We then create a dummy variable \(\omega \), which takes the value of 1 if the wife’s income is greater than \(\vartheta \) and is zero otherwise.

The reweighting function is the ratio of the proportion of women with \(\omega \) equal to one (or equal to zero) and the total number of women, in the base year and the actual year of interest for each of 25 combinations of male and female educational levels.

1.3 C.3 Marriage counterfactual variables

1.3.1 C.3.1 Marital sorting parameter

To construct the reweighting function, we follow equation (15) and steps (1) to (3) described in Sect. 4.2.3, setting \(t_{ij}=t\) and \(t_{s}=b\).

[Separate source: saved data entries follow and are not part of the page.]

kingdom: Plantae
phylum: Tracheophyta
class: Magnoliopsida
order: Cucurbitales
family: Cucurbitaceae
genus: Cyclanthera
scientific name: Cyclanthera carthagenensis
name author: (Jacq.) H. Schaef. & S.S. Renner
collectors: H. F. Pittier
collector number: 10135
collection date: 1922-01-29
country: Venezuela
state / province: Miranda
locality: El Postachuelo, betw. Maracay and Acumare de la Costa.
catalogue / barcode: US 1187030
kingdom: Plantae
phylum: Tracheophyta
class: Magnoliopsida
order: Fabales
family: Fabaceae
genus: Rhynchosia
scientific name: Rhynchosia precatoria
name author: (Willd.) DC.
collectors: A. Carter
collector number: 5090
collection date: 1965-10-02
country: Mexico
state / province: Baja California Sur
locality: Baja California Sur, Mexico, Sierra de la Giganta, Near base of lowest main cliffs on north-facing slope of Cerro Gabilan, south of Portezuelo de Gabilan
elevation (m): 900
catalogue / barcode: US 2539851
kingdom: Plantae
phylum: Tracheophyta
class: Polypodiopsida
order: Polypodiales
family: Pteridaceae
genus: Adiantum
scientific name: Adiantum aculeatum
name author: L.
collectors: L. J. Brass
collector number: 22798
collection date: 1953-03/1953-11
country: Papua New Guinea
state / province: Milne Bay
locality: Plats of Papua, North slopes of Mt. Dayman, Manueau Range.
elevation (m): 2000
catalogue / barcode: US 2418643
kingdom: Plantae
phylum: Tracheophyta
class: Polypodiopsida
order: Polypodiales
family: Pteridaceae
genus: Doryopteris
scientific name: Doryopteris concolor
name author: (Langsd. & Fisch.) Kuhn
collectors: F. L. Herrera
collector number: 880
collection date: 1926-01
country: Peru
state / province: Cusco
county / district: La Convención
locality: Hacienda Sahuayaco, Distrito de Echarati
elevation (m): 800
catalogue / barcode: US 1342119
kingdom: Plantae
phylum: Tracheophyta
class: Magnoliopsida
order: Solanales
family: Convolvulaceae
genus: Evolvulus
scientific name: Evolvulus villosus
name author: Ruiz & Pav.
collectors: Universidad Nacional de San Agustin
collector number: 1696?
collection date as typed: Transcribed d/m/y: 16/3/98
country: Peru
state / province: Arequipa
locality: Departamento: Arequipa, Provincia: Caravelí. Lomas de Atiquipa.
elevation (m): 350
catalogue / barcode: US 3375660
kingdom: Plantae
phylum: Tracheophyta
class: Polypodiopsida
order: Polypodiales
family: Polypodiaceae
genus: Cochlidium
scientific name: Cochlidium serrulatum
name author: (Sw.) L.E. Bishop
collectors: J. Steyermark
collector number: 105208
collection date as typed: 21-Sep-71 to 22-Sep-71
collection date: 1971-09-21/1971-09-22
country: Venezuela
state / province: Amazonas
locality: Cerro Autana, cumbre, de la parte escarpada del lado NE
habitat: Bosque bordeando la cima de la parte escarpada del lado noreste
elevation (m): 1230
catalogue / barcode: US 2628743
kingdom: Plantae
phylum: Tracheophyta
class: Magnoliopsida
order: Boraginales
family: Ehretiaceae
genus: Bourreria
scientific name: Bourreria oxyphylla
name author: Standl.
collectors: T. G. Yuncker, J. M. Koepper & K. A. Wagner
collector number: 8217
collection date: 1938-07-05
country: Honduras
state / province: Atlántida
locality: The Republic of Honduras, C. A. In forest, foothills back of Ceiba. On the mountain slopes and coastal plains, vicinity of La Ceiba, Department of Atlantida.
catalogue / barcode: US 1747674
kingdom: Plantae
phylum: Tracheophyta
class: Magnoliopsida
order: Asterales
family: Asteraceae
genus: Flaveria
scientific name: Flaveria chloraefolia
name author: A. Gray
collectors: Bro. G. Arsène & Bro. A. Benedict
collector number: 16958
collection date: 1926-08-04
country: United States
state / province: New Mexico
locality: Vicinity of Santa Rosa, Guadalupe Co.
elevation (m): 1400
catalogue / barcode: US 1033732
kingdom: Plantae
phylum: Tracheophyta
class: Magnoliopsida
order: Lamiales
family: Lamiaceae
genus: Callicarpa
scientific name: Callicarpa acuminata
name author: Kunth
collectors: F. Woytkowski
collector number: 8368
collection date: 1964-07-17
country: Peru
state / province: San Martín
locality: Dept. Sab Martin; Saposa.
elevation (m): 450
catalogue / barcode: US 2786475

The methodology for \(s_{ij}\) is described in Sect. 4.1.

1.3.2 C.3.2 Random matching

To construct the reweighting function, we follow equation (15), setting \(t_{ij}\)=t, and steps (1) to (3) described in Sect. 4.2.3. In this case, we set \(s_{ij}=1\).³⁹

1.4 C.4 Educational counterfactual variables

1.4.1 C.4.1 Educational composition

To construct the reweighting function, we follow equation (15) and steps (1) to (3) described in Sect. 4.2.3.

1.4.2 C.4.2 Returns to education

We use the income distribution in year b. The reweighting function being calculated is the ratio of the joint distribution of the couples’ education in year t and year b for all education levels. We then calculate the income distribution using this reweighting function to evaluate the impact of returns to education on the distribution.